Reviewer #3 (Public Review):
The authors address the process of community evolution under collective-level selection for a prescribed community composition. They mostly consider communities composed of two types that reproduce at different rates, and that can mutate one into the other. Due to such differences in 'fitness' and to the absence of density dependence, within-collective selection is expected to always favour the fastest grower, but the collective-level selection can oppose this tendency, to a certain extent at least. By approximating the stochastic within-generation dynamics and solving it analytically, the authors show that not only high frequencies of fast growers can be reproducibly achieved, aligned with their fitness advantage. Small target frequencies can also be maintained, provided that the initial proportion of fast growers is sufficiently small. In this regime, similar to the 'stochastic corrector' model, variation upon which selection acts is maintained by a combination of demographic stochasticity and of sampling at reproduction. These two regions of achievable target compositions are separated by a gap, encompassing intermediate frequencies that are only achievable when the bottleneck size is small enough or the number of communities is (disproportionately) larger.

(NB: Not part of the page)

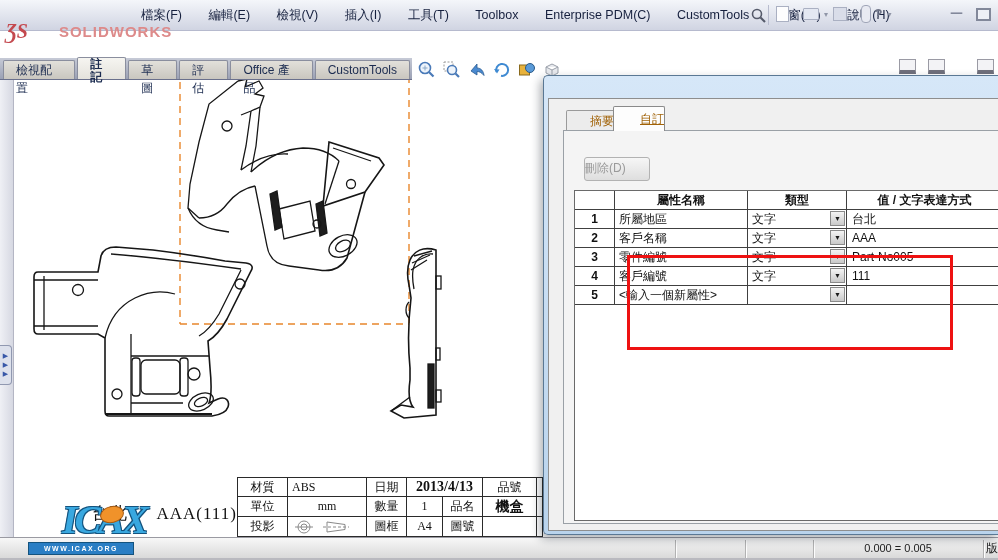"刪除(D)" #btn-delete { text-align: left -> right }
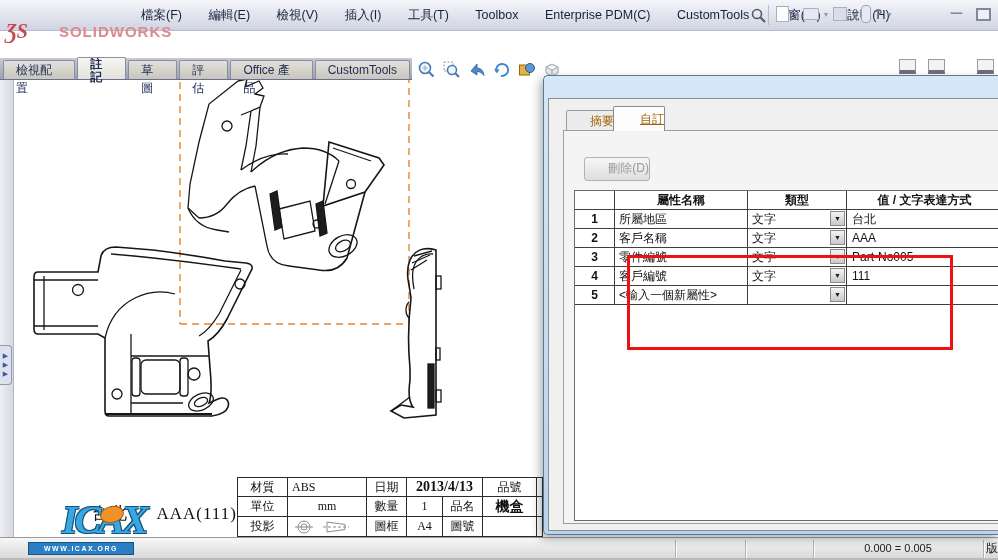"材質" div.tb-row { html: <div> <div>材質</div> <div>ABS</div> <div>日期</div> <div>2013/4/13</div> <div>品號</div> <div></div> </div> -> none }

A similar conclusion, that stochastic fluctuations can maintain the system over evolutionary time far from the prevalence of the faster-growing type, is then confirmed by analyzing a three-species community, suggesting that the qualitative conclusions of this study are generalizable to more complex communities.
I expect that these results will be of broad interest to the community of researchers who strive to improve community-level selection, but are often limited to numerical explorations, with prohibitive costs for a full characterization of the parameter space of such embedded populations. The realization that not all target collective functions can be as easily achieved and that they should be adapted to the initial conditions and the selection protocol is also a sobering message for designing concrete applications.
A major strength of this work is that the qualitative behaviour of the system is captured by an analytically solvable approximation so that the extent of the 'forbidden region' can be directly and generically related to the parameters of the selection protocol.
I however found the description of the results too succinct and I think that more could be done to unpack the mathematical results in a way that is understandable to a broader audience. Moreover, the phenomenon the authors characterize is of purely ecological nature. Here, mutations of the growth rate are, in my understanding, neither necessary (non-trivial equilibria can be maintained also when \mu =0) nor sufficient (community-level selection is necessary to keep the system far from the absorbing state) for the phenomenon described. Calling this dynamics community evolution reflects a widespread ambiguity, and is not ascribable just to this work. I find that here the authors have the opportunity to make their message clearer by focusing on the case where the 'mutation' rate \mu vanishes (Equations 39 & 40 of the SI) - which is more easily interpretable, at least in some limits - while they may leave the more general equations 3 & 4 in the SI. Combined with an analysis of the deterministic equations, that capture the possibility of maintaining high frequencies of fast growers, the authors could elucidate the dynamics that are induced by the presence of a second level of selection, and speculate on what would be the result of real open-ended evolution (not encompassed by the simple 'switch mutations' generally considered in evolutionary game theory), for instance discussing the invasibility (or not) of mutant types with slightly different growth rates.
The single most important model hypothesis that I would have liked to be discussed further is that the two types do not interact. Species interactions are not only essential to achieve inheritance of composition in the course of evolution but are generally expected to play a key role even on ecological time scales. I hope the authors plan to look at this in future work.